_WORK TO COMPLETE_
**A.** List each distinct dollar amount that the passage on the Medicare physician payment formula mentions, giving each amount once.
**B.** Write the next part of the passage on the Medicare physician payment formula, starting after its final sentence.

_PASSAGE PROVIDED_
_ _ _ _ _ _ _

The reduction is the result of the SGR (sustainable growth rate) payment formula, established in the late 1990's and deeply flawed from the perspective of physicians.  AMA and virtually all other national medical organizations are seeking a permanent repeal of the formula rather than advocating for a one-year fix as has been accomplished in the past.  Single-year fixes have been partially paid for by deeper cuts in the following years, thus simply delaying and compounding the problem.

The issue is critical to Maine physicians because of Maine's distinction as having the oldest population in the country.  We are also on the low side of reimbursement already because of the geographical factors applied to the formula.  The cut will cost Maine physicians $60 million in the first year alone and nearly a billion dollars between now and 2017. 

The Senate is expected to vote soon on the House bill that provided a permanent repeal of SGR, at a cost of $210 billion.  The Senate vote on the bill previously received only 47 votes as all the Republicans and more than a dozen Democrats objected on the grounds that there were no offsets in the bill to pay for the ten-year fix (in other words, the bill would increase the deficit by $210 billion).  Maine Senators Snowe and Collins both voted against the bill for the same reason.  Both Senators have expressed support for repealing the existing formula permanently, but have insisted that it be paid for by increasing revenues or making cuts in other places.

Now is the time to call our Senators and remind them of the need to get this done before March 1.

You can find more information about the AMA's Medicare physician payment reform advocacy on the web at:  http://www.ama-assn.org/ama/pub/physician-resources/solutions-managing-your-practice/coding-billing-insurance/medicare/payment-action-kit-medicare.shtml .

_ _ _ _ _ _ _

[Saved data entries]
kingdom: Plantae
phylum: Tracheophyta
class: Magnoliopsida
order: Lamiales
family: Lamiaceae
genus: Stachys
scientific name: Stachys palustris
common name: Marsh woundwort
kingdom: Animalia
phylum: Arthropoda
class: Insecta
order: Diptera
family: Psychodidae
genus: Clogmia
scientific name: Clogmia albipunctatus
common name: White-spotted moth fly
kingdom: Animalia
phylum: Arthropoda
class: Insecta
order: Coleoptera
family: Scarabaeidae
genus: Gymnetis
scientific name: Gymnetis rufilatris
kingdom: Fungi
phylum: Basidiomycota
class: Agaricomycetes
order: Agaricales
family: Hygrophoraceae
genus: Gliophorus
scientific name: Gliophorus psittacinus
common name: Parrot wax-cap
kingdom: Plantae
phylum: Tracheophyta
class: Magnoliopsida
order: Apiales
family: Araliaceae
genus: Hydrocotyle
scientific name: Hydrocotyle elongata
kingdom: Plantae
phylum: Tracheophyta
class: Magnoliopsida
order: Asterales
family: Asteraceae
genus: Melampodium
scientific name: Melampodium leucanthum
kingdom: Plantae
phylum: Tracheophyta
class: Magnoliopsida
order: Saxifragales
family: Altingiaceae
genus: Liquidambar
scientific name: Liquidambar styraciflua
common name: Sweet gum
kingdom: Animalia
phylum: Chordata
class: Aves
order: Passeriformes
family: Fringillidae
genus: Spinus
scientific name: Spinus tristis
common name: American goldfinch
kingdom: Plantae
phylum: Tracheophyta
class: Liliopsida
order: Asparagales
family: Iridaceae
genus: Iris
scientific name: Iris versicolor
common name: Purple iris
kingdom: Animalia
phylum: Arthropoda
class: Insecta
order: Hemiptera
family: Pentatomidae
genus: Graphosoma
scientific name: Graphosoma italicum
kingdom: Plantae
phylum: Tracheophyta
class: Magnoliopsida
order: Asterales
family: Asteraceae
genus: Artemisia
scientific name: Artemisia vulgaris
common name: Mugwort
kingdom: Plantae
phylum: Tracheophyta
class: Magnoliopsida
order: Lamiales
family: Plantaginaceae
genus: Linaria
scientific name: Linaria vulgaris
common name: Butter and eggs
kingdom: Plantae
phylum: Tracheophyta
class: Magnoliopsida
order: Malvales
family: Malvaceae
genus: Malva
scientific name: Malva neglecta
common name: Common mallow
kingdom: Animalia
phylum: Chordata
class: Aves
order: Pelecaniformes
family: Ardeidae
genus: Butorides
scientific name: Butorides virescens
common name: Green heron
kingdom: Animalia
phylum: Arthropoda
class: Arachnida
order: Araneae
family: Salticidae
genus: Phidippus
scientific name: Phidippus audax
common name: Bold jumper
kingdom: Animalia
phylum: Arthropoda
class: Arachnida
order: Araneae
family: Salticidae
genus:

_ _ _ _ _ _ _

_RESULTS BY TASK_
**A.**
$60 million
nearly a billion dollars
$210 billion

**B.**
You can communicate with Senators Snowe and Collins on these issues through the AMA's grassroots advocacy network:  http://capwiz.com/ama/home/ .

In action from last week, on Thursday, January 28th, the Senate passed H.J. Res. 45, a resolution to raise the federal debt limit.  Included in the Resolution was a provision that reinstitutes PAYGO rules for new spending.  Any new spending or tax cuts would have to be offset by corresponding  spending cuts or tax increases.  Several limited exemptions were made to the PAYGO rule, including one for the SGR.  Some have characterized the SGR exemption as a five year freeze.  While the exemption is in the amount that could fund a five year freeze with larger cuts and a higher cost in the out years, the actual exemption does not implement new Medicare physician payment policy.  Instead, this action means that up to $82 billion in spending for a SGR fix would not be required to offset by other revenue or cuts.  The House is expected to take up H.J. Res. 45 this week.

It will still be up to Congress to enact separate legislation to stop the SGR cuts prior to March 1st.  The AMA will continue to insist that Congress pass legislation that will permanently repeal the SGR.  In conjunction with the PAYGO exception, an additional $130 billion in offsets still will be required. [return to top]

Anesthesiologists and Urologists Head for Sugarloaf, February 12-14

The Maine Society of Anesthesiologists and the Maine Urological Association will share the Grand Summit Hotel at Sugarloaf for their winter meetings from February 12-14, 2010.  These meetings provide an important opportunity to meet with colleagues and get updated on what is going on in Augusta and Washington.

The MSA will have as guests the current ASA President Alex Hannenberg, M.D. and Ronald Szabat, J.D., LL.M from the ASA Washington D.C. office.  The MSA meeting begins at 3:00 p.m. on Saturday, February 13th.

The MUA meeting begins with an evening event on Friday night, February 12th. 

For more information on the MSA meeting, contact Anna Bragdon at abragdon@roadrunner.com.

For more information on the MUA meeting, contact Kellie Miller at kmiller@mainemed.com.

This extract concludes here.